===== Data to use =====

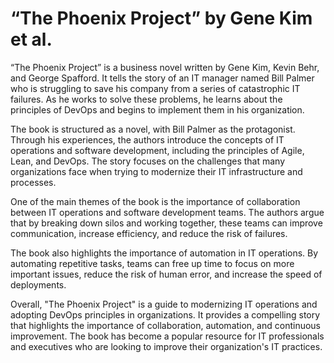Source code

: # “The Phoenix Project” by Gene Kim et al.

“The Phoenix Project” is a business novel written by Gene Kim, Kevin Behr, and George Spafford. It tells the story of an IT manager named Bill Palmer who is struggling to save his company from a series of catastrophic IT failures. As he works to solve these problems, he learns about the principles of DevOps and begins to implement them in his organization.

The book is structured as a novel, with Bill Palmer as the protagonist. Through his experiences, the authors introduce the concepts of IT operations and software development, including the principles of Agile, Lean, and DevOps. The story focuses on the challenges that many organizations face when trying to modernize their IT infrastructure and processes.

One of the main themes of the book is the importance of collaboration between IT operations and software development teams. The authors argue that by breaking down silos and working together, these teams can improve communication, increase efficiency, and reduce the risk of failures.

The book also highlights the importance of automation in IT operations. By automating repetitive tasks, teams can free up time to focus on more important issues, reduce the risk of human error, and increase the speed of deployments.

Overall, "The Phoenix Project" is a guide to modernizing IT operations and adopting DevOps principles in organizations. It provides a compelling story that highlights the importance of collaboration, automation, and continuous improvement. The book has become a popular resource for IT professionals and executives who are looking to improve their organization's IT practices.
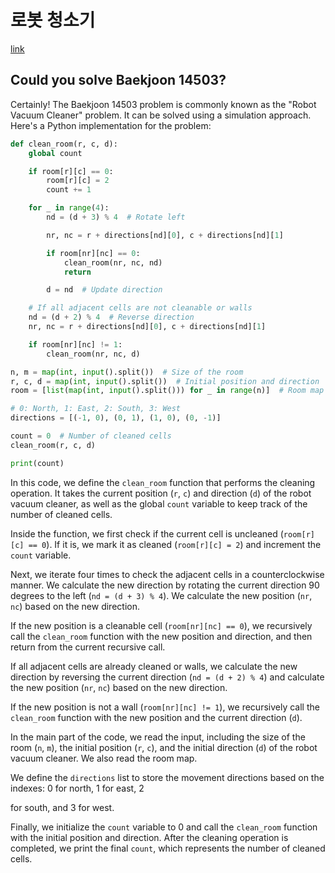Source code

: # 로봇 청소기

[link](https://www.acmicpc.net/problem/14503)

## Could you solve Baekjoon 14503?

Certainly! The Baekjoon 14503 problem is commonly known as the "Robot Vacuum Cleaner" problem. It can be solved using a simulation approach. Here's a Python implementation for the problem:

```python
def clean_room(r, c, d):
    global count

    if room[r][c] == 0:
        room[r][c] = 2
        count += 1

    for _ in range(4):
        nd = (d + 3) % 4  # Rotate left

        nr, nc = r + directions[nd][0], c + directions[nd][1]

        if room[nr][nc] == 0:
            clean_room(nr, nc, nd)
            return

        d = nd  # Update direction

    # If all adjacent cells are not cleanable or walls
    nd = (d + 2) % 4  # Reverse direction
    nr, nc = r + directions[nd][0], c + directions[nd][1]

    if room[nr][nc] != 1:
        clean_room(nr, nc, d)

n, m = map(int, input().split())  # Size of the room
r, c, d = map(int, input().split())  # Initial position and direction
room = [list(map(int, input().split())) for _ in range(n)]  # Room map

# 0: North, 1: East, 2: South, 3: West
directions = [(-1, 0), (0, 1), (1, 0), (0, -1)]

count = 0  # Number of cleaned cells
clean_room(r, c, d)

print(count)
```

In this code, we define the `clean_room` function that performs the cleaning operation. It takes the current position (`r`, `c`) and direction (`d`) of the robot vacuum cleaner, as well as the global `count` variable to keep track of the number of cleaned cells.

Inside the function, we first check if the current cell is uncleaned (`room[r][c] == 0`). If it is, we mark it as cleaned (`room[r][c] = 2`) and increment the `count` variable.

Next, we iterate four times to check the adjacent cells in a counterclockwise manner. We calculate the new direction by rotating the current direction 90 degrees to the left (`nd = (d + 3) % 4`). We calculate the new position (`nr`, `nc`) based on the new direction.

If the new position is a cleanable cell (`room[nr][nc] == 0`), we recursively call the `clean_room` function with the new position and direction, and then return from the current recursive call.

If all adjacent cells are already cleaned or walls, we calculate the new direction by reversing the current direction (`nd = (d + 2) % 4`) and calculate the new position (`nr`, `nc`) based on the new direction.

If the new position is not a wall (`room[nr][nc] != 1`), we recursively call the `clean_room` function with the new position and the current direction (`d`).

In the main part of the code, we read the input, including the size of the room (`n`, `m`), the initial position (`r`, `c`), and the initial direction (`d`) of the robot vacuum cleaner. We also read the room map.

We define the `directions` list to store the movement directions based on the indexes: 0 for north, 1 for east, 2

 for south, and 3 for west.

Finally, we initialize the `count` variable to 0 and call the `clean_room` function with the initial position and direction. After the cleaning operation is completed, we print the final `count`, which represents the number of cleaned cells.
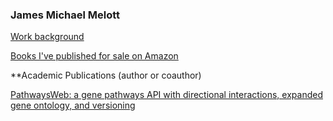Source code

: ### James Michael Melott

[Work background](https://jamesmelott.com/resume/Resume_of_James_Michael_Melott.html)

[Books I've published for sale on Amazon](https://jamesmelott.com/products/index.html)

**Academic Publications (author or coauthor)

[PathwaysWeb: a gene pathways API with directional interactions, expanded gene ontology, and versioning](https://pubmed.ncbi.nlm.nih.gov/26400039/)

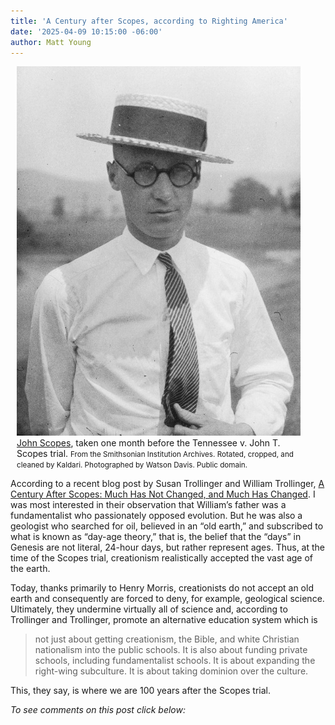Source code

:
 ```yaml
---
title: 'A Century after Scopes, according to Righting America'
date: '2025-04-09 10:15:00 -06:00'
author: Matt Young
---
```


<figure class="on-the-left-side" style="margin-top: 10px; margin-right: 40px; margin-bottom: 10px; margin-left: 10px;">
<img src="/uploads/2025/John_Scopes_600.jpg" alt="John Scopes"/>
<figcaption><a href="https://commons.wikimedia.org/wiki/File:John_t_scopes.jpg">John Scopes</a>, taken one month before the Tennessee v. John T. Scopes trial. <small>From the Smithsonian Institution Archives. Rotated, cropped, and cleaned by Kaldari. Photographed by Watson Davis. Public domain.</small>
</figcaption>
</figure> 

According to a recent blog post by Susan Trollinger and William Trollinger, <a href="https://rightingamerica.net/a-century-after-scopes-much-has-not-changed-and-much-has-changed/">A Century After Scopes: Much Has Not Changed, and Much Has Changed</a>. I was most interested in their observation that William’s father was a fundamentalist who passionately opposed evolution. But he was also a geologist who searched for oil, believed in an “old earth,” and subscribed to what is known as “day-age theory,” that is, the belief that the “days” in Genesis are not literal, 24-hour days, but rather represent ages. Thus, at the time of the Scopes trial, creationism realistically accepted the vast age of the earth.

Today, thanks primarily to Henry Morris, creationists do not accept an old earth and consequently are forced to deny, for example, geological science. Ultimately, they undermine virtually all of science and, according to Trollinger and Trollinger, promote an alternative education system which is

<blockquote>not just about getting creationism, the Bible, and white Christian nationalism into the public schools. It is also about funding private schools, including fundamentalist schools. It is about expanding the right-wing subculture. It is about taking dominion over the culture.</blockquote>

This, they say, is where we are 100 years after the Scopes trial.

<i>To see comments on this post click below:</i> <!--more-->

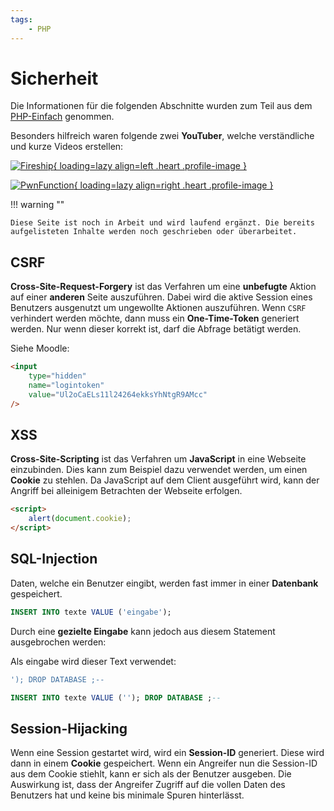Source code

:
 ```yaml
---
tags:
    - PHP
---
```


# Sicherheit

Die Informationen für die folgenden Abschnitte wurden zum Teil aus dem [PHP-Einfach](https://www.php-einfach.de/experte/php-sicherheit) genommen.

Besonders hilfreich waren folgende zwei **YouTuber**, welche verständliche und kurze Videos erstellen:

[![Fireship](https://yt3.ggpht.com/ytc/AMLnZu80d66aj0mK3KEyMfpdGFyrVWdV5tfezE17IwRkhw=s48-c-k-c0x00ffffff-no-rj "Fireship"){ loading=lazy align=left .heart .profile-image }](https://www.youtube.com/c/Fireship)

[![PwnFunction](https://yt3.ggpht.com/ytc/AMLnZu8WJ3HyOFrxG6g7l8ebmKd2xjxLC-IShLdCcJj7Ew=s48-c-k-c0x00ffffff-no-rj "PwnFunction"){ loading=lazy align=right .heart .profile-image }](https://www.youtube.com/c/PwnFunction)

!!! warning ""

    Diese Seite ist noch in Arbeit und wird laufend ergänzt. Die bereits aufgelisteten Inhalte werden noch geschrieben oder überarbeitet.

## CSRF

**Cross-Site-Request-Forgery** ist das Verfahren um eine **unbefugte** Aktion auf einer **anderen** Seite auszuführen. Dabei wird die aktive Session eines Benutzers ausgenutzt um ungewollte Aktionen auszuführen. Wenn `CSRF` verhindert werden möchte, dann muss ein **One-Time-Token** generiert werden. Nur wenn dieser korrekt ist, darf die Abfrage betätigt werden.

Siehe Moodle:

```html
<input
	type="hidden"
	name="logintoken"
	value="Ul2oCaELs11l24264ekksYhNtgR9AMcc"
/>
```

## XSS

**Cross-Site-Scripting** ist das Verfahren um **JavaScript** in eine Webseite einzubinden. Dies kann zum Beispiel dazu verwendet werden, um einen **Cookie** zu stehlen. Da JavaScript auf dem Client ausgeführt wird, kann der Angriff bei alleinigem Betrachten der Webseite erfolgen.

```html
<script>
	alert(document.cookie);
</script>
```

## SQL-Injection

Daten, welche ein Benutzer eingibt, werden fast immer in einer **Datenbank** gespeichert.

```sql title="Normales SQL-Statement"
INSERT INTO texte VALUE ('eingabe');
```

Durch eine **gezielte Eingabe** kann jedoch aus diesem Statement ausgebrochen werden:

Als eingabe wird dieser Text verwendet:

```sql title="Gefährliche Eingabe"
'); DROP DATABASE ;--
```

```sql title="Ausgeführte Ausgabe"
INSERT INTO texte VALUE (''); DROP DATABASE ;--
```

## Session-Hijacking

Wenn eine Session gestartet wird, wird ein **Session-ID** generiert. Diese wird dann in einem **Cookie** gespeichert. Wenn ein Angreifer nun die Session-ID aus dem Cookie stiehlt, kann er sich als der Benutzer ausgeben. Die Auswirkung ist, dass der Angreifer Zugriff auf die vollen Daten des Benutzers hat und keine bis minimale Spuren hinterlässt.
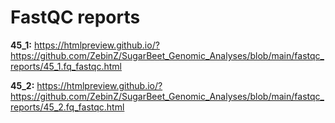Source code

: # FastQC reports

**45_1:** https://htmlpreview.github.io/?https://github.com/ZebinZ/SugarBeet_Genomic_Analyses/blob/main/fastqc_reports/45_1.fq_fastqc.html

**45_2:** https://htmlpreview.github.io/?https://github.com/ZebinZ/SugarBeet_Genomic_Analyses/blob/main/fastqc_reports/45_2.fq_fastqc.html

=====

▶ _What the exercise asks_: Looking at the listing above, count each line that contains the word "texte" and write the number with nothing else.

▶ _Written answer_: 2